Tritt man aus unserem Hof entdeckt man die weitere Nachbarschaft, mit der wir ebenfalls täglich zu tun haben. Ein Haus befindet sich direkt vor dem Tor und ein weiteres rechts neben unserem Hof. Ebengenanntes ist recht gross und wird von drei Familien bewohnt. Die erste Familie ist die meiner Freundin Fatoumata. Meine Freundin wohnt zwar inzwischen nicht mehr dort, aber ihre Eltern und drei Geschwister von ihr, zwei jüngere Cousins sowie die zwei Kinder meiner Freundin und noch ein Mädchen, das irgendwie mit ihrem Mann verwandt ist und so etwas wie das Kindermädchen der Familie ist.
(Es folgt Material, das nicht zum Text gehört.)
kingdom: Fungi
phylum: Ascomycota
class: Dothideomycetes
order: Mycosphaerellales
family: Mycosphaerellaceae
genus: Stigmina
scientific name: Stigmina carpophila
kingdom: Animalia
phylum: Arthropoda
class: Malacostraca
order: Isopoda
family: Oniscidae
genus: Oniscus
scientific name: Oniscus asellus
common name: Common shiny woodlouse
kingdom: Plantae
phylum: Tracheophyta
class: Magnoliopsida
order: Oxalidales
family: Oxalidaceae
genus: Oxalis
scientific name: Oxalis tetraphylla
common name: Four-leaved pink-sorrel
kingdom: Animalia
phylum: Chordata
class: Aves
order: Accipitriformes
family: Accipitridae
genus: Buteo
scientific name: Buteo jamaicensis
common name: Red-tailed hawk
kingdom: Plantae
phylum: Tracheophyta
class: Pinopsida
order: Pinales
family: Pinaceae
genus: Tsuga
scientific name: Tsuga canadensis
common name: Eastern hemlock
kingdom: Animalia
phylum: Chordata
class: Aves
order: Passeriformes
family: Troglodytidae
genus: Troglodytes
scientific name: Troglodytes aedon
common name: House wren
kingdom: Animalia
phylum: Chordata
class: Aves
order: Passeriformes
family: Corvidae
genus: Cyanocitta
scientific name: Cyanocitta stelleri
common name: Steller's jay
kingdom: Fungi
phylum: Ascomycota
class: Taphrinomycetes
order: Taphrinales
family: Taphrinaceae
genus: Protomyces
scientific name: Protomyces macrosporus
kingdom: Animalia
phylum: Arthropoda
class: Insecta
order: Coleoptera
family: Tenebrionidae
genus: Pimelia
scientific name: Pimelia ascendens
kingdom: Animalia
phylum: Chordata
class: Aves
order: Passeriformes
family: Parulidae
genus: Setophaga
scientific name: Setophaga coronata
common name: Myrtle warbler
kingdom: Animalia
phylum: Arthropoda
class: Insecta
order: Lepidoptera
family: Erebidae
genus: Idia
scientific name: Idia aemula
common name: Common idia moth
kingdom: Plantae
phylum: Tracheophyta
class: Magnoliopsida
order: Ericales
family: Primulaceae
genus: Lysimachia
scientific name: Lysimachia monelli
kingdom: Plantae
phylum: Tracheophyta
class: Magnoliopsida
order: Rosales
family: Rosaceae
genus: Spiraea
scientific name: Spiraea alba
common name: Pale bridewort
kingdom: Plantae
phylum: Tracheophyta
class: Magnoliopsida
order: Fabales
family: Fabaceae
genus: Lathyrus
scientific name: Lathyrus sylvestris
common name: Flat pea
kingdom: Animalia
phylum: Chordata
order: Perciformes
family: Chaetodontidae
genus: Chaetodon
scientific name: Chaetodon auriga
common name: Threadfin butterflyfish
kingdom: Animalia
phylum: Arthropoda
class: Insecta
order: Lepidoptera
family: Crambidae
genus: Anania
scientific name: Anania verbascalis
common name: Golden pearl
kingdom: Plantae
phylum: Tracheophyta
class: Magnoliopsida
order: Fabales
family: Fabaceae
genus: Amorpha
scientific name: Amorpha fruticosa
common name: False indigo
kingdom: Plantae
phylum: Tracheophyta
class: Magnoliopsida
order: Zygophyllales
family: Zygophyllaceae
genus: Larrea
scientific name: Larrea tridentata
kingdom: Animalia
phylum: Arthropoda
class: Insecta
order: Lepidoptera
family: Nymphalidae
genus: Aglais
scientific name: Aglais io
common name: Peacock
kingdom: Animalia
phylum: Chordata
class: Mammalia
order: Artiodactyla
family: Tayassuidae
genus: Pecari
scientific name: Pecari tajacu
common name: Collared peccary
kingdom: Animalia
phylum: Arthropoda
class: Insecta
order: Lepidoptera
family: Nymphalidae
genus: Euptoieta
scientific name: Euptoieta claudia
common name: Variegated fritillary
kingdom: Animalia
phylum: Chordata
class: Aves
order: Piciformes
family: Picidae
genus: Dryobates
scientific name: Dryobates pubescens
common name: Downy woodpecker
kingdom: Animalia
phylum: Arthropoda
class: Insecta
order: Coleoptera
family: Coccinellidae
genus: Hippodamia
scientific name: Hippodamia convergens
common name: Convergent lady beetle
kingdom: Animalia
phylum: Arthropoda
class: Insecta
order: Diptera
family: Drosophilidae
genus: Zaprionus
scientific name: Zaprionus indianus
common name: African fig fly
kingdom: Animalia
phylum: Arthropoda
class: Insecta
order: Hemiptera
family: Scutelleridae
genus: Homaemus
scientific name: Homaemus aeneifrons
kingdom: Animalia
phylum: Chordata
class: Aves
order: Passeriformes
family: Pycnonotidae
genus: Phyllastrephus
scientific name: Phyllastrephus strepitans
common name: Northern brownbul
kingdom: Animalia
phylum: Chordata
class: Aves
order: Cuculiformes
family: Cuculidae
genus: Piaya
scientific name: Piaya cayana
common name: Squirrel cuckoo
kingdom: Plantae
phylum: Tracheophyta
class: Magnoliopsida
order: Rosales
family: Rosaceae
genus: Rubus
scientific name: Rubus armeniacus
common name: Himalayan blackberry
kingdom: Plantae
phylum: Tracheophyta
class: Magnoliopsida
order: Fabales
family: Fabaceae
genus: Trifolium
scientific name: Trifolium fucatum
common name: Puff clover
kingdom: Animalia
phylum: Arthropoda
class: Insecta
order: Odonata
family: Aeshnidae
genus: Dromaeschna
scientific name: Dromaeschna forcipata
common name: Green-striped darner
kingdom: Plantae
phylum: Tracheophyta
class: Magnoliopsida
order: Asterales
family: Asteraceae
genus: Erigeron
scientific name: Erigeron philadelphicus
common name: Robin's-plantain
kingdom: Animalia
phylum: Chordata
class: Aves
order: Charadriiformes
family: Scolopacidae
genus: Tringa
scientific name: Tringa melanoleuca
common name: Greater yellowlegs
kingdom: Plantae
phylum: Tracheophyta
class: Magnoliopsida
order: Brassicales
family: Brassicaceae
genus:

Die zweite Familie ist die des Brotverkäufers. Er wohnt mit seinen zwei Frauen und den insgesamt vier Kindern, wobei diese Zahl bald erhöht wird, im gleichen Haus.  Zwischenzeitlich wohnt auch die Schwiegermutter noch bei ihnen. Die dritte Familie stammt aus der Waldregion, gehört also nicht zum Volk der Peul und wohnt erst seit kurzem hier. Der Mann arbeitet im Militär und ist gerade weg für eine sechsmonatige Weiterbildung. Zurück bleibt die Frau mit zwei kleinen Kindern und einem anvertrauten Teenie-Mädchen, das nicht zur Schule geht und dafür zu Hause helfen muss.

Nun noch zum Haus, das sich vor unserem Tor befindet: Auch hier leben zwei Familien, die ebenfalls aus der Waldregion stammen. Sie sind Anfangs Schuljahr nach Gaoual gezogen, weil die beiden Familienväter in unserer ActionVIVRE-Schule unterrichten. Die einte Familie besteht aus einem Ehepaar, ihren zwei eigenen Kinder und der kleinen Schwester der Frau. Das zweite Ehepaar hat noch keine eigenen Kinder (aber bald :)), ist dafür aber mit der Grossmutter und drei Cousins (oder etwas ähnliches) hergezogen.

 

Wenn ihr jetzt keine Ahnung mehr habt, wer wie wo wohnt und mit wem verwandt ist, geht es euch nicht anders als mir zu Beginn. Ich brauchte meine Zeit bis ich etwas den Durchblick hatte und mit jeder neuen Kurzzeiterin wird mir wieder bewusst, wie kompliziert die Familienkonstellationen hier sind. Und dies waren nur die unmittelbaren Nachbarn – wohlgemerkt.

 

Ein Teil der "Spielgruppen-Gang"
Ein Teil der "Spielgruppen-Gang"

Aus den drei eben beschriebenen Häusern stammt denn auch unsere „Spielgruppen-Gang“ – wie ich sie nenne. Sie besteht aus neun Kindern im Alter zwischen 2-4 Jahren. Seit einigen Wochen haben sie nun entdeckt, dass sie auch ohne ein grosses Geschwister an meinem Tor anklopfen (oder besser gesagt wie hier üblich „Gong Gong“ rufen) und um Spielsachen bitten können. Welch Freude, wenn wir ihnen ein Mätteli und eine spärliche Kiste mit Duplos rausgeben. Die einten muss ich regelmässig nach Hause schicken, weil sie „unten-ohne“ auf unserer Terrasse auftauchen. Die Guineer stört dies nicht, doch mir gefällt dies weniger. Schwieriger wird es, wenn es Zeit zum Aufräumen ist, weil Madame Naemi gerne mal etwas Ruhe hätte. Vor allem die Jüngsten verstehen die Regeln noch nicht ganz und wollen sie vor allem nicht befolgen. Sie bleiben dann einfach auf der Terrasse stehen und sagen: „Mi yahata!“ (= Ich gehe nicht!). So kam es schon vor, dass ich ein Kind nach dem anderen zum Hof raustragen und dann schnell das Tor schliessen musste, bevor alle wieder drinnen waren. Doch die grösseren Kinder haben es auch gelernt und so bin ich zuversichtlich, dass auch die Kleinen irgendwann meine Regeln widerstandslos akzeptieren werden. ;) Trotz all dem liebe ich meine Nachbarn einfach – ganz nach dem Motto Love your neighbour.

 

Kommentar schreiben

Kommentare: 2
  • #1

    Ruth Schelling (Samstag, 29 April 2017 12:49)

    Sehr interessant, und super Föteli

  • #2

    Myriam Schneider (Samstag, 03 Juni 2017 04:04)

    Kein Wunder dass die Kinder immer bei Dir sein wollen !!! Da läuft doch immer was! ;) Sehr interessant!!!